Amnesty International hat einen Bericht vorgelegt, demzufolge bewaffnete Milizionäre für eine zunehmende Zahl von Menschenrechtsverletzungen in Libyen verantwortlich sind. Die bewaffneten Gruppen haben zwar ihre Loyalität gegenüber der Übergangsregierung bekundet, nutzen aber ihre Waffengewalt, um gegen vermeintliche Gaddafi-Anhänger vorzugehen. Dabei kommt es Amnesty zufolge auch zur Folterung von Gefangenen, an der nachweislich bereits zwölf Menschen gestorben sind.
Die internationale Menschenrechtsorganisation Amnesty International hat in einem heute vorgestellten Bericht davor gewarnt, dass die zahlreichen Milizen, die sich während der Revolution gegen den gestürzten Diktator Muammar al Gaddafi gebildet haben, zunehmend „außer Kontrolle“ geraten und ihrerseits etliche Menschenrechtsverletzungen begehen. Amnesty International hat dutzende Fälle zusammengetragen, bei denen Milizionäre Kriegsverbrechen begehen, Gefangene Foltern oder ganze Dorfgemeinschaften zur Flucht aus ihren Häusern zwingen.
Die bewaffneten Gruppen hatten maßgeblich dazu beigetragen, dass Gaddafi nach 42-jähriger Herrschaft gestürzt werden konnte. Ein Jahr nach der Revolution haben sie sich zwar offiziell zum Nationalen Übergangsrat bekannt, scheuen in der Praxis jedoch davor zurück ihre Macht wieder abzugeben und nutzen stattdessen ihren militärischen Einfluss, um sich die Macht zu sichern, die ihnen ihrer Meinung nach zusteht.

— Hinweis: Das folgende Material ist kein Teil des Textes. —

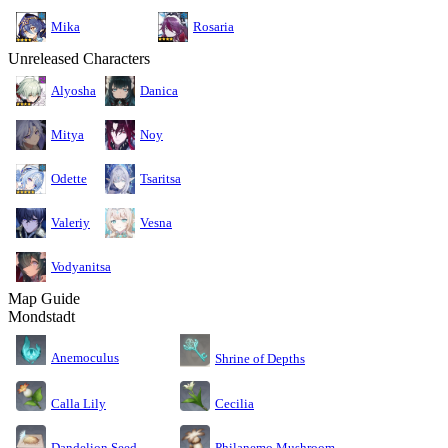
Mika
Rosaria
Unreleased Characters
Alyosha
Danica
Mitya
Noy
Odette
Tsaritsa
Valeriy
Vesna
Vodyanitsa
Map Guide
Mondstadt
Anemoculus
Shrine of Depths
Calla Lily
Cecilia
Dandelion Seed
Philanemo Mushroom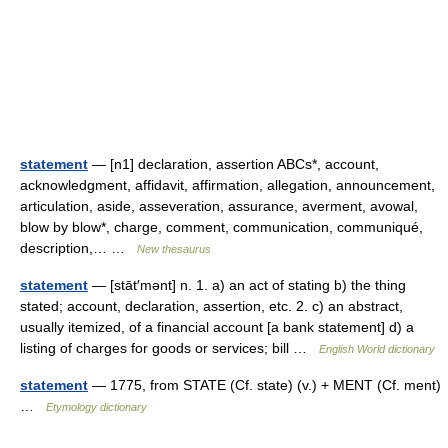
statement
— [n1] declaration, assertion ABCs*, account,
acknowledgment, affidavit, affirmation, allegation, announcement,
articulation, aside, asseveration, assurance, averment, avowal,
blow by blow*, charge, comment, communication, communiqué,
description,… …
New thesaurus
statement
— [stāt′mənt] n. 1. a) an act of stating b) the thing
stated; account, declaration, assertion, etc. 2. c) an abstract,
usually itemized, of a financial account [a bank statement] d) a
listing of charges for goods or services; bill …
English World dictionary
statement
— 1775, from STATE (Cf. state) (v.) + MENT (Cf. ment)
…
Etymology dictionary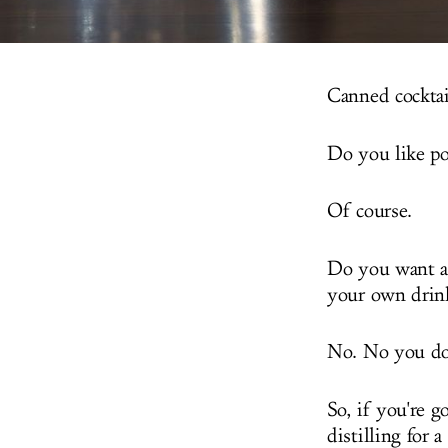
Canned cocktail
Do you like po
Of course.
Do you want a 
your own drin
No. No you do
So, if you're 
distilling for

Da die Übergangsregierung keine gewählte Institution darstellt und noch darum bemüht ist, nationale Polizei- und Armeestrukturen aufzubauen, ist ihr Einfluss auf die Milizen beschränkt. Das hat zur Folge, dass viele bewaffnete Gruppen unter dem Eindruck der Straflosigkeit zunehmend Menschenrechtsverbrechen begehen.
Der von Amnesty International vorgelegte Bericht dokumentiert seit vergangenem September mindestens zwölf Fälle, bei denen Gefangene aufgrund von Folter ums Leben gekommen sind. Schätzungen der Vereinten Nationen zufolge befinden sich derzeit etwa 8.000 Unterstützer des gestürzten Gaddafi in Gefangenschaft von Milizen. Einige Gefangene berichten davon, dass sie gezwungen waren, stundenlang in Stresspositionen verweilen mussten, mit Kabeln, Plastikschleuchen und Metallketten geschlagen wurden oder Elektroschocks verabreicht bekamen.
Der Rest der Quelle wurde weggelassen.